#### Textauszug
╭──

Begriffsfeld

Ambivalenz

  • Beschreibung von Clara Laila Abid Alsstar, Mako Sangmongkhon

    Vor allem in aktiven (Ver)Lernprozessen in diskriminierungskritischen und dekolonialen Kontexten ist das Pendeln zwischen ambivalenten Haltungen beobachtbar. In diesem Spannungsfeld können Konflikte und Widersprüchlichkeiten reflektiert werden. Die verschiedenen Positionierungen sind keine starren Konstrukte, sondern verändern sich durch das Spannungsfeld, indem sie sich in den unterschiedlichen Intersektionen konfrontieren.

  • Beschreibung von Agnes Biya, Luise Ramm, Eva Maria Klein

    Keine Situation, kein Moment, keine Entwicklung, kein Prozess ist eindeutig. Immer und überall laufen vielfältige Ebenen zusammen, die unterschiedliche Sichtweisen produzieren und Dinge hochkomplex machen. So steht auch Diskriminierung in einem Spannungszustand, der sich permanent verformt und unter dessen Oberfläche mannigfache Facetten hineinspielen. Die Auseinandersetzung mit Ambivalenzen ist ein Versuch, verschiedene Perspektiven in Denkprozesse einzubeziehen und zu lernen, diese auszudrücken, zu teilen und sichtbar zu machen.

╰──

#### Aufgabe
Nenne alle Personen, die im Textauszug zur Ambivalenz als Urheber der Beschreibungen angegeben sind. Die Einträge werden zur Bearbeitung nicht gebraucht.

[Gespeicherte Einträge]
╭──

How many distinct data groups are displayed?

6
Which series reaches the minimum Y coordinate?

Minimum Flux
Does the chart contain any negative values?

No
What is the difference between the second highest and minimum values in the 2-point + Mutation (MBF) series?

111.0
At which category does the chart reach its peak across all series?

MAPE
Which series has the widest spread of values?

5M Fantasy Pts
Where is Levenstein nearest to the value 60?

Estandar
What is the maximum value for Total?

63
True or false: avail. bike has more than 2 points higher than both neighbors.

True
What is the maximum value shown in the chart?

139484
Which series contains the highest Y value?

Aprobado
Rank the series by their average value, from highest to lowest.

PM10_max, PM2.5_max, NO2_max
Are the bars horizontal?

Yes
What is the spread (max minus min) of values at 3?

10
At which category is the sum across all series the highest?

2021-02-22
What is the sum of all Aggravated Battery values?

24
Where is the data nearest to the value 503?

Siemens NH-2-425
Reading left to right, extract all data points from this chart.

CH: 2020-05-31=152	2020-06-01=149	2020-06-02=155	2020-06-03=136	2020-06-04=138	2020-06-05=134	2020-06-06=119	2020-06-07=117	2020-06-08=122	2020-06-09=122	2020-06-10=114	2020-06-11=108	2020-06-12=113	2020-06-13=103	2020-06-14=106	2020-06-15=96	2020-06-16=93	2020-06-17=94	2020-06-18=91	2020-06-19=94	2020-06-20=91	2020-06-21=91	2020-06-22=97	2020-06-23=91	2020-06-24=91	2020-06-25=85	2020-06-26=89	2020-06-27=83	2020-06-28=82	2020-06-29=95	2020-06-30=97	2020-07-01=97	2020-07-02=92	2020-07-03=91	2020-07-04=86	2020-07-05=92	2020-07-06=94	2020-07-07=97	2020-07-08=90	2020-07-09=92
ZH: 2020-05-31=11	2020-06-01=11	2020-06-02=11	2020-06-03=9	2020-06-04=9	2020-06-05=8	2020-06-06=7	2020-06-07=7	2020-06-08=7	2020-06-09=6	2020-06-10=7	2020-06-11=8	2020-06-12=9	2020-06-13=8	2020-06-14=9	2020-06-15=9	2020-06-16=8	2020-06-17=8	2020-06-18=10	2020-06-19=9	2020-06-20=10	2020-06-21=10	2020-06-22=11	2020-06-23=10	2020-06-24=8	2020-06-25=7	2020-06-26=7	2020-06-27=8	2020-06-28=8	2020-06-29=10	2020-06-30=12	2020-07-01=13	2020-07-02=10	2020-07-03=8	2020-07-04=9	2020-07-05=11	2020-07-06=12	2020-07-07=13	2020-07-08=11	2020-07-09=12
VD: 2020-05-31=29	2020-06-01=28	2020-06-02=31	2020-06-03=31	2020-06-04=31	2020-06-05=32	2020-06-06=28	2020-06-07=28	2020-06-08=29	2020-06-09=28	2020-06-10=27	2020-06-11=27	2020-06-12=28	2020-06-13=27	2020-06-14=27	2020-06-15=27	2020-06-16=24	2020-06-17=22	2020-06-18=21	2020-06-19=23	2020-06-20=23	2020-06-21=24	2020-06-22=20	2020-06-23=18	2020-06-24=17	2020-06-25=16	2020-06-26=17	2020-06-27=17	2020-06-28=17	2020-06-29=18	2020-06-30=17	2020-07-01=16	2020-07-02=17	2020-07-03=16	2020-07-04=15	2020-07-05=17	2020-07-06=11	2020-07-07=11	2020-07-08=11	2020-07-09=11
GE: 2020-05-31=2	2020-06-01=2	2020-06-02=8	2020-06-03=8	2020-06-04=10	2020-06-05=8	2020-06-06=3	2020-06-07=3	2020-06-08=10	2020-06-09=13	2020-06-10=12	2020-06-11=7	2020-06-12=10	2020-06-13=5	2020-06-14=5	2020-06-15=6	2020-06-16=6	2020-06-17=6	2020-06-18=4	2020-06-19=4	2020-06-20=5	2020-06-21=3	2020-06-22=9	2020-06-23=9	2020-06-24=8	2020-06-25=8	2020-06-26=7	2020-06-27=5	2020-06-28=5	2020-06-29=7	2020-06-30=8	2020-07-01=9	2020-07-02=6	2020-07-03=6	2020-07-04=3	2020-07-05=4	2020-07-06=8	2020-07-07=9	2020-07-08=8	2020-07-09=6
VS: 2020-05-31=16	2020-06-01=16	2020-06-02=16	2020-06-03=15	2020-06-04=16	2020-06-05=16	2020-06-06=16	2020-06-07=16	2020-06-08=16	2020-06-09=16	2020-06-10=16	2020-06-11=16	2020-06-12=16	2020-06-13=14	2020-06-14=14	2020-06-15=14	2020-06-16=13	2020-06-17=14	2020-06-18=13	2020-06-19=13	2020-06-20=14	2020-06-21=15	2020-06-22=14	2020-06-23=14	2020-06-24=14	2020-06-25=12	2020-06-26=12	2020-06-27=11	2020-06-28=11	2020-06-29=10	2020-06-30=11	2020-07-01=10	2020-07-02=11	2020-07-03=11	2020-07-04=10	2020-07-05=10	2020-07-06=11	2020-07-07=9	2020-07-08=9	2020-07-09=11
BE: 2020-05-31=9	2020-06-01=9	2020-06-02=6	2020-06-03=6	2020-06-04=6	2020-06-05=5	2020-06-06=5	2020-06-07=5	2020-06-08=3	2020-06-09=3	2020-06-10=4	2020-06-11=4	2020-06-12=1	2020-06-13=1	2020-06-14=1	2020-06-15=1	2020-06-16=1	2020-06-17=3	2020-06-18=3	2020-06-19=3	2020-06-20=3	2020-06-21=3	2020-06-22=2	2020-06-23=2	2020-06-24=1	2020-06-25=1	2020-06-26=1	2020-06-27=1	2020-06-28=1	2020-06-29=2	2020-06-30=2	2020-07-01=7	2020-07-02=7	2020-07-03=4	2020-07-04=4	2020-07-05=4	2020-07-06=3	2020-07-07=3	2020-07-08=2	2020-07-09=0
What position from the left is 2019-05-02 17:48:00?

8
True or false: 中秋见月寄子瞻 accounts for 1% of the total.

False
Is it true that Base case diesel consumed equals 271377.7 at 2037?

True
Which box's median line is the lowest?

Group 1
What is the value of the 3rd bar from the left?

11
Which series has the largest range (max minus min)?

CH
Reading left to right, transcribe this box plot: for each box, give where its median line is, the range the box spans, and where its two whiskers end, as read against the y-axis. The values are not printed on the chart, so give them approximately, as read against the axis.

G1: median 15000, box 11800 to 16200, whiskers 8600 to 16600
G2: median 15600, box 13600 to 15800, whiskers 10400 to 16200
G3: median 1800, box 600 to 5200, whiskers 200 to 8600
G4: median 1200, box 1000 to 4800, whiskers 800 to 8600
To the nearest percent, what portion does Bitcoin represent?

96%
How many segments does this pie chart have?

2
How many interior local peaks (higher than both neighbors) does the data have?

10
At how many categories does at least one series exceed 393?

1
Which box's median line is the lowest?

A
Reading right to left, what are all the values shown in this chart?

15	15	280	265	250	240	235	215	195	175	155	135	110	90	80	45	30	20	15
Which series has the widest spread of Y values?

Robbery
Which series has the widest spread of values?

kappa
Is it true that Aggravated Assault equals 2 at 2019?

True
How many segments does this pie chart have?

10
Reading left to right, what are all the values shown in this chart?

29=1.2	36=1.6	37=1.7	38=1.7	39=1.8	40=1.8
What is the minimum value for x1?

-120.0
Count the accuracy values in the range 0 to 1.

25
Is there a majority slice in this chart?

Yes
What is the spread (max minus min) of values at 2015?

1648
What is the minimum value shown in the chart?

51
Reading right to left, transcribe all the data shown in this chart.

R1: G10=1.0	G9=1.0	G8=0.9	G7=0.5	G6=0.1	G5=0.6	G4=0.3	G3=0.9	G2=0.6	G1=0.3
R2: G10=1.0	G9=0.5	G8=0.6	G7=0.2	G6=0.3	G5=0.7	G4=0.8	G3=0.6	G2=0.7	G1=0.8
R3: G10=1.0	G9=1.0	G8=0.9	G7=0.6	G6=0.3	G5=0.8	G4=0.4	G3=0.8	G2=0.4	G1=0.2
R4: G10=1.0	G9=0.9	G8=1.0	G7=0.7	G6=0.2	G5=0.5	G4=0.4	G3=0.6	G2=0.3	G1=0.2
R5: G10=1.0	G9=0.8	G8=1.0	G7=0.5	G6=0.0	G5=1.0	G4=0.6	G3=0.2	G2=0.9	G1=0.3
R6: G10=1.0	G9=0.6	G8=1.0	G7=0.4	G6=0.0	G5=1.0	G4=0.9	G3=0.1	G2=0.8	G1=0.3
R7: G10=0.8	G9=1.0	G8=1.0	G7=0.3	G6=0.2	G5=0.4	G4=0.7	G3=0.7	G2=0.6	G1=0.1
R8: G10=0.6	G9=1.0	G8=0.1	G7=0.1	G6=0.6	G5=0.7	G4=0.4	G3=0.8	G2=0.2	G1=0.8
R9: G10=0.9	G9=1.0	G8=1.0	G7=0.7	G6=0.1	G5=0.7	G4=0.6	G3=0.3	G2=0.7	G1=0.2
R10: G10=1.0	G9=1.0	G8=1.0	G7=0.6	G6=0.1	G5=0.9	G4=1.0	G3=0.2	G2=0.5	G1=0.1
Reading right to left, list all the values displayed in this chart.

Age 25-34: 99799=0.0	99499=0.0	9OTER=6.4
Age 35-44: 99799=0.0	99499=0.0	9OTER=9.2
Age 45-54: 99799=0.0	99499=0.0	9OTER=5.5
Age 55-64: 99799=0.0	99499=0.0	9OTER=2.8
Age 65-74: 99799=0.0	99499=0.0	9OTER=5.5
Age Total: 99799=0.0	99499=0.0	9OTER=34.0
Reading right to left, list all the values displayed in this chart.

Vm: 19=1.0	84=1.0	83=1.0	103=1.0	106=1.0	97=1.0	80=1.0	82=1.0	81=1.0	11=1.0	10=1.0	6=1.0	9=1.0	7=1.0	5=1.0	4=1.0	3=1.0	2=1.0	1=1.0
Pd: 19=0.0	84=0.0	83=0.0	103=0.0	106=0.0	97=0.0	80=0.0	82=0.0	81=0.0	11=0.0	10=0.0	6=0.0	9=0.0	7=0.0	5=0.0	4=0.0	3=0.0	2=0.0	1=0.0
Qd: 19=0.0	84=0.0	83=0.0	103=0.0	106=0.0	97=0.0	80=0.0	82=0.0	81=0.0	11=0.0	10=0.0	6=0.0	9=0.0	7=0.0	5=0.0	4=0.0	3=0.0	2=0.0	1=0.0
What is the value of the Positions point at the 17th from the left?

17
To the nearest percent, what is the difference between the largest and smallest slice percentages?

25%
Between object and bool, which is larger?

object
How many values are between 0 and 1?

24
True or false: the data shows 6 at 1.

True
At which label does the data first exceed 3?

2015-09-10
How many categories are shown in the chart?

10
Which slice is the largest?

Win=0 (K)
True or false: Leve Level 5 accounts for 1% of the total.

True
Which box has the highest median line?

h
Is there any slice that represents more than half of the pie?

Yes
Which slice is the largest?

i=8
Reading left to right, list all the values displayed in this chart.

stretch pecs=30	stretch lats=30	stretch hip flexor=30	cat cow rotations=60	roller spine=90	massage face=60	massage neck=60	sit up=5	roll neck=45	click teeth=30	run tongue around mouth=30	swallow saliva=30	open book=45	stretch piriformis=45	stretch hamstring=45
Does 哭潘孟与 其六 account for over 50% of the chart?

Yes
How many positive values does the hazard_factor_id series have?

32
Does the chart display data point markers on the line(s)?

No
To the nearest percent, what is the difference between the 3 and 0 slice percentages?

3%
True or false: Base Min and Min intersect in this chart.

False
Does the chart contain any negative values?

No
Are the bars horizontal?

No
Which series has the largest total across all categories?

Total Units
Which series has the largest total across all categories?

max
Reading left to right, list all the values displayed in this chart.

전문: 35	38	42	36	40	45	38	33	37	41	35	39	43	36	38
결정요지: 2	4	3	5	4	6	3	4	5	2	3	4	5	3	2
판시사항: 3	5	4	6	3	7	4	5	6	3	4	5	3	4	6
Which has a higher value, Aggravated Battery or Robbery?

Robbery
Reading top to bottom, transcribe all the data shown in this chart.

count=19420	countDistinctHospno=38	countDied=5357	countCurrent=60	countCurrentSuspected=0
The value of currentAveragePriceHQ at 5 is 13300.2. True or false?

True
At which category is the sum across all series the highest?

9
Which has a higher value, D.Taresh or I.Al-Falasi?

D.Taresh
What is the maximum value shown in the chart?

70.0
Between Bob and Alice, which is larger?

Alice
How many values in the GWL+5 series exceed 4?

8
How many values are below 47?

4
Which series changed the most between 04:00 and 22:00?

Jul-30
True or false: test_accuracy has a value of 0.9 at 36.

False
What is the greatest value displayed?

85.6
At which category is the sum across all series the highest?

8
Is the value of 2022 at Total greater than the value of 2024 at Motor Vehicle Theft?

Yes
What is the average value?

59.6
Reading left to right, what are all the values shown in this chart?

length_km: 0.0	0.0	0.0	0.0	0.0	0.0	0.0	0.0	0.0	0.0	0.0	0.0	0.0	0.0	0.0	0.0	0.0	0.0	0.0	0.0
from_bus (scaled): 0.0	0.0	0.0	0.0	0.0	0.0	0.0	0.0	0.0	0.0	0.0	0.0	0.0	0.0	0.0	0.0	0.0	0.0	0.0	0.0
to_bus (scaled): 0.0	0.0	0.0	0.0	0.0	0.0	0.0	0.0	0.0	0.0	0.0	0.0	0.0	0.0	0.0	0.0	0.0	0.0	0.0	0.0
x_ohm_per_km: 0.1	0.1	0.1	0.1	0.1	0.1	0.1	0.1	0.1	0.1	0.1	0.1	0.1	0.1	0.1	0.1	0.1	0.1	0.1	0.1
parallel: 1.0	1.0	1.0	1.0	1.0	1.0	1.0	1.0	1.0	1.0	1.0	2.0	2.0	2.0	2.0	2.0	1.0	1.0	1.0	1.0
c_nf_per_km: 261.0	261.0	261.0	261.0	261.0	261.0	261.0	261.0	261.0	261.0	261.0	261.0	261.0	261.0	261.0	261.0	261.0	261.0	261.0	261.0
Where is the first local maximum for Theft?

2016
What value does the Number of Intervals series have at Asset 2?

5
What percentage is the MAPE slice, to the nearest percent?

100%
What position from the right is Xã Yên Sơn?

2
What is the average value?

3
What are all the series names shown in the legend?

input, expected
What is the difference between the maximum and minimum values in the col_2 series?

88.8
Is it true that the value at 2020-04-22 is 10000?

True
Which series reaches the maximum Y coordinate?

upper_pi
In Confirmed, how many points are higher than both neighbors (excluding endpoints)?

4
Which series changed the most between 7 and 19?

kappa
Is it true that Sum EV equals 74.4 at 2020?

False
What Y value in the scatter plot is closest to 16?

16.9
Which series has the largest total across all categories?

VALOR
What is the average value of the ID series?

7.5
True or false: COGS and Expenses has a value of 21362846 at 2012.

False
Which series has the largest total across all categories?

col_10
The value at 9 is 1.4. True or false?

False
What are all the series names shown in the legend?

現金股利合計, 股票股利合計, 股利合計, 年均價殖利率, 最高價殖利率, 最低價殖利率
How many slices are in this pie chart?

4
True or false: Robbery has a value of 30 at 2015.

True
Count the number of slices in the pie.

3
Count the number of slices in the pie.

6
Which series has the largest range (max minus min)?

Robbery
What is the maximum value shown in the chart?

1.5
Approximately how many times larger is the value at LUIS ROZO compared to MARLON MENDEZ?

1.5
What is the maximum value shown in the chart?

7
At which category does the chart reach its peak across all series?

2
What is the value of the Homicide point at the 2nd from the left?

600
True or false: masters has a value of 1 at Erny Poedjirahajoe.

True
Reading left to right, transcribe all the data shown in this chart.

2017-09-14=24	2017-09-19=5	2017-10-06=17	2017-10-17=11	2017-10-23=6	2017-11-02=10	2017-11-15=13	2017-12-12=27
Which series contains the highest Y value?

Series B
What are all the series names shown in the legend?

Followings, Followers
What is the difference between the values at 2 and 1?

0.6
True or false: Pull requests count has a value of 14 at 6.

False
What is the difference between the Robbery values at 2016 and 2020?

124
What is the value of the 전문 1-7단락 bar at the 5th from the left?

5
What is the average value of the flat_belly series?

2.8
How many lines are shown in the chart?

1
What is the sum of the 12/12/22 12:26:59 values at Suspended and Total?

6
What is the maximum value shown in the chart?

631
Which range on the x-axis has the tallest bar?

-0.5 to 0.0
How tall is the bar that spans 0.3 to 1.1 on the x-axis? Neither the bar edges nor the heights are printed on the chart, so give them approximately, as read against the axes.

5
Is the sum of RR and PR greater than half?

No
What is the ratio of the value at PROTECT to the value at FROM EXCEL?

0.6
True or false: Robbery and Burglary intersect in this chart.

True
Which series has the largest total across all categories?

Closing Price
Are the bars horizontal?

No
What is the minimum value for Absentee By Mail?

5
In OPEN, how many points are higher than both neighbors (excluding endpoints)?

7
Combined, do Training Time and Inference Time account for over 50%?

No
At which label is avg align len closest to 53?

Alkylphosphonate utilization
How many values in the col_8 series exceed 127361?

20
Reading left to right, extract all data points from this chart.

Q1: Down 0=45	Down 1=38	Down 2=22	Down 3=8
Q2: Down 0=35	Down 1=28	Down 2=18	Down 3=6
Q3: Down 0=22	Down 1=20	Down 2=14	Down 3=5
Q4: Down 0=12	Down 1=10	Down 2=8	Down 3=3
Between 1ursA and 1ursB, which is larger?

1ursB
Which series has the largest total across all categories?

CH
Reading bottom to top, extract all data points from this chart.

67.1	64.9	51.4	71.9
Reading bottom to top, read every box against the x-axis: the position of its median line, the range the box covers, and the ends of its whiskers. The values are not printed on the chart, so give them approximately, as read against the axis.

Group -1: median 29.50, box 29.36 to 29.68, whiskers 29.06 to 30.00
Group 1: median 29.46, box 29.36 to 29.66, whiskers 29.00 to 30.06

╰──

#### Lösung
Clara Laila Abid Alsstar, Mako Sangmongkhon, Agnes Biya, Luise Ramm, Eva Maria Klein